La dimensione della testimonianza, opposta alla militanza, e la capacità attrattiva del cristianesimo, che non ha bisogno di altro se non dell’“evento” di Cristo per comunicarsi agli uomini di ogni tempo, aprono una crepa nella concezione americana, dove la dimensione religiosa e quella civile sono ab origine sovrapposte e mischiate, e talvolta la fede è stata ridotta ad ancella del progetto della modernità secolarizzata. L’unica alternativa per chi si oppone a questa subordinazione pare sia la fuga, la ritirata strategica ai margini della società laica, alla ricerca di spazi di libertà. Una libertà necessariamente circoscritta, vigilata.

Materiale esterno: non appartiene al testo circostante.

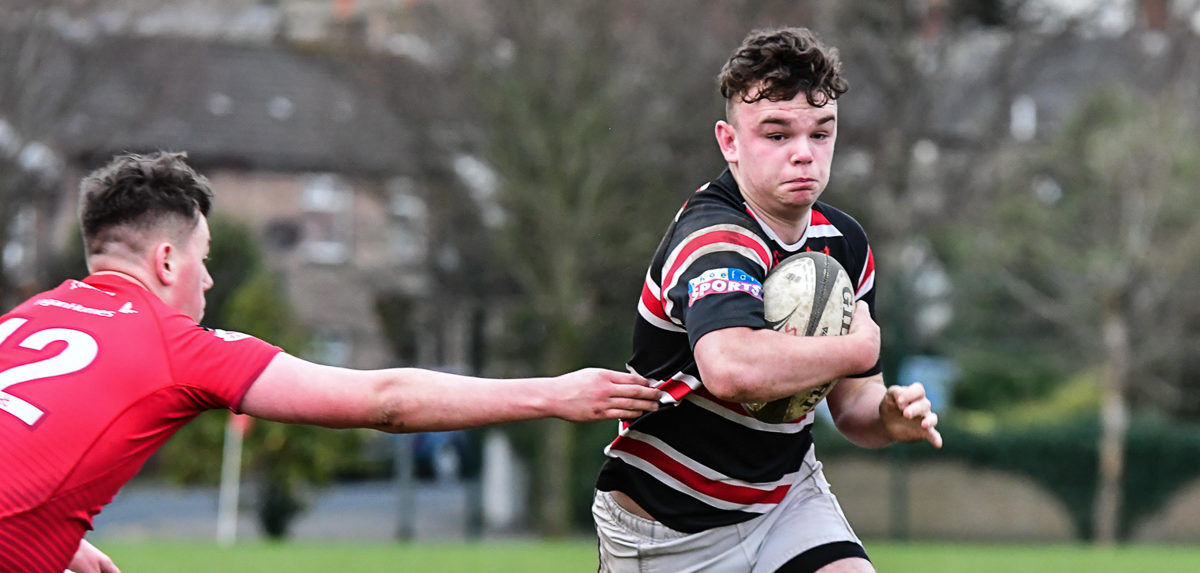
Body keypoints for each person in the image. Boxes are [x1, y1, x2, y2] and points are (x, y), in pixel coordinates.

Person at [0, 151, 663, 573]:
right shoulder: (178, 343)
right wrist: (553, 394)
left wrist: (53, 536)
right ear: (166, 260)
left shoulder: (21, 320)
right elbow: (387, 400)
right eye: (202, 258)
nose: (207, 281)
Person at [592, 27, 941, 573]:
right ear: (729, 142)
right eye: (776, 135)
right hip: (667, 530)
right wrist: (857, 350)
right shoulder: (712, 238)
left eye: (820, 134)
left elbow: (851, 405)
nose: (804, 154)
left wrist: (888, 418)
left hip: (783, 503)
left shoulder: (843, 243)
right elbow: (731, 367)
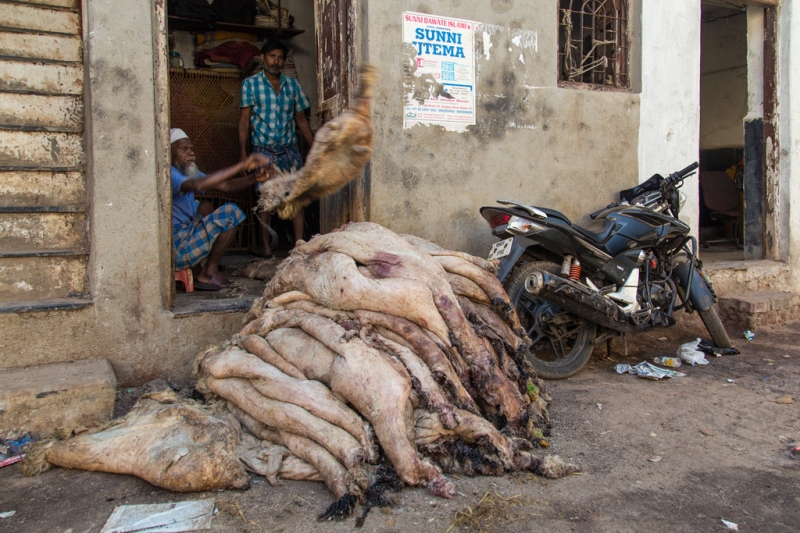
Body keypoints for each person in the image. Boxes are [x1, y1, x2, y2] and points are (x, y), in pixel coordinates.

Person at [239, 38, 314, 257]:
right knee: (266, 201)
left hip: (289, 149)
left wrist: (314, 147)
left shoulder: (292, 85)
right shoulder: (250, 84)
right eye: (272, 56)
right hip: (263, 151)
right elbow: (244, 120)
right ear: (263, 58)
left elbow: (301, 119)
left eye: (280, 57)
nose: (276, 61)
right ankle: (265, 247)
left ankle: (298, 246)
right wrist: (243, 153)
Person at [170, 128, 271, 291]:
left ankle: (201, 267)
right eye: (183, 149)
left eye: (191, 149)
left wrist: (253, 178)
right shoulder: (169, 173)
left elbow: (227, 185)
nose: (191, 153)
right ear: (169, 153)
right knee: (231, 212)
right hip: (177, 249)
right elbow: (198, 185)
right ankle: (208, 272)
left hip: (185, 236)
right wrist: (242, 165)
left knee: (205, 205)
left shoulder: (188, 173)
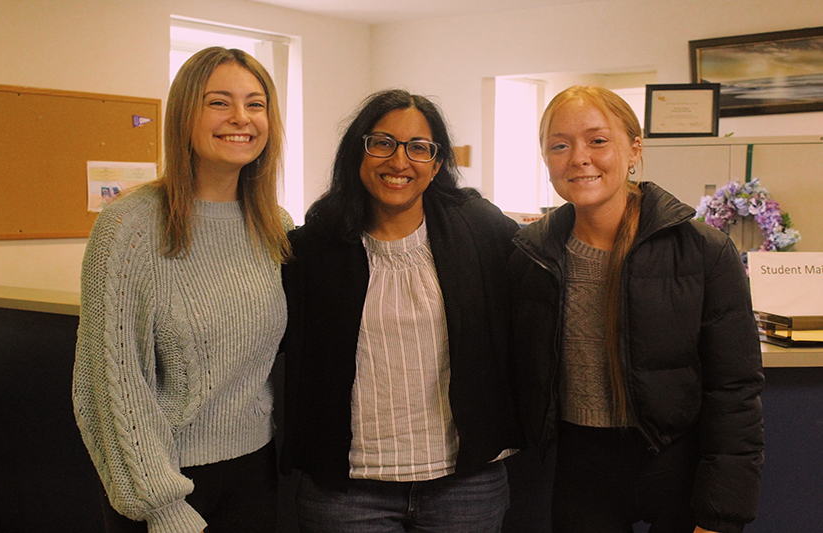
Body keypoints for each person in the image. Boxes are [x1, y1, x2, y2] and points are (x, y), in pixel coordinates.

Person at [509, 85, 764, 533]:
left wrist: (720, 515)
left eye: (598, 140)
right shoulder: (533, 254)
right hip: (580, 471)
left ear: (634, 148)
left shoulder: (702, 250)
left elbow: (734, 391)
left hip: (677, 467)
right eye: (559, 145)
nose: (579, 157)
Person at [280, 89, 524, 532]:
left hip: (465, 484)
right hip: (350, 490)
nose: (399, 161)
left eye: (418, 148)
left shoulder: (481, 229)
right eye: (382, 143)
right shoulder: (315, 247)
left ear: (436, 162)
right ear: (359, 150)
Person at [73, 47, 293, 533]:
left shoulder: (273, 226)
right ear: (184, 114)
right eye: (219, 103)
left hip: (254, 473)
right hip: (162, 483)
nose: (241, 118)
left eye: (256, 104)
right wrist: (163, 506)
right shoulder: (128, 227)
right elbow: (110, 385)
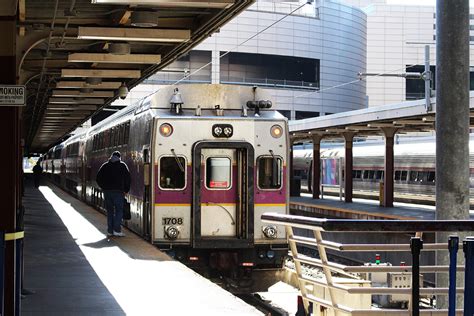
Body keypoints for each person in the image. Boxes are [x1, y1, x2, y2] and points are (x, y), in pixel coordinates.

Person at [96, 151, 131, 237]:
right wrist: (126, 190)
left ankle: (110, 230)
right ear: (119, 158)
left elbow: (98, 178)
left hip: (107, 192)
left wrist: (103, 187)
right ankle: (117, 230)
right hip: (118, 192)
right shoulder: (123, 166)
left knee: (110, 211)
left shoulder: (105, 166)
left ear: (111, 157)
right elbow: (128, 179)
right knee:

Il libro più influente fra quelli che segnalano l’esigenza di un ritiro per salvare la fede minacciata è The Benedict Option, del giornalista e intellettuale Rod Dreher. Dreher propone di abbandonare la culture war definitivamente persa per costruire arche con cui affrontare il gran diluvio del mondo, in attesa che le acque si ritirino. Si tratta di costruire comunità intenzionali per difendere l’esperienza religiosa da un mondo ostile.

Carrón vede l’opportunità di un recupero radicale della fede ridotta a strutture, rituali, e schemi etici

La prospettiva di Dreher, che da anni riflette su questa forma di ritiro plasmata sul modello monastico, ha affascinato decine di migliaia di cristiani americani di ogni confessione, ma qualche osservatore mette Disarming Beauty direttamente in opposizione all’“Opzione Benedetto”. Come ha scritto Blakely: «I cristiani non evangelizzano ritirandosi, ma stringendo amicizie. Capitolo dopo capitolo, Carrón insiste che il cristianesimo non è cominciato come un sistema morale o come assenso a istanze dogmatiche ma con Gesù, che ha offerto la sua compagnia». All’origine di tutto c’è una presenza, il resto è conseguenza. Anche nel Paese insieme più religioso e più secolarizzato del mondo.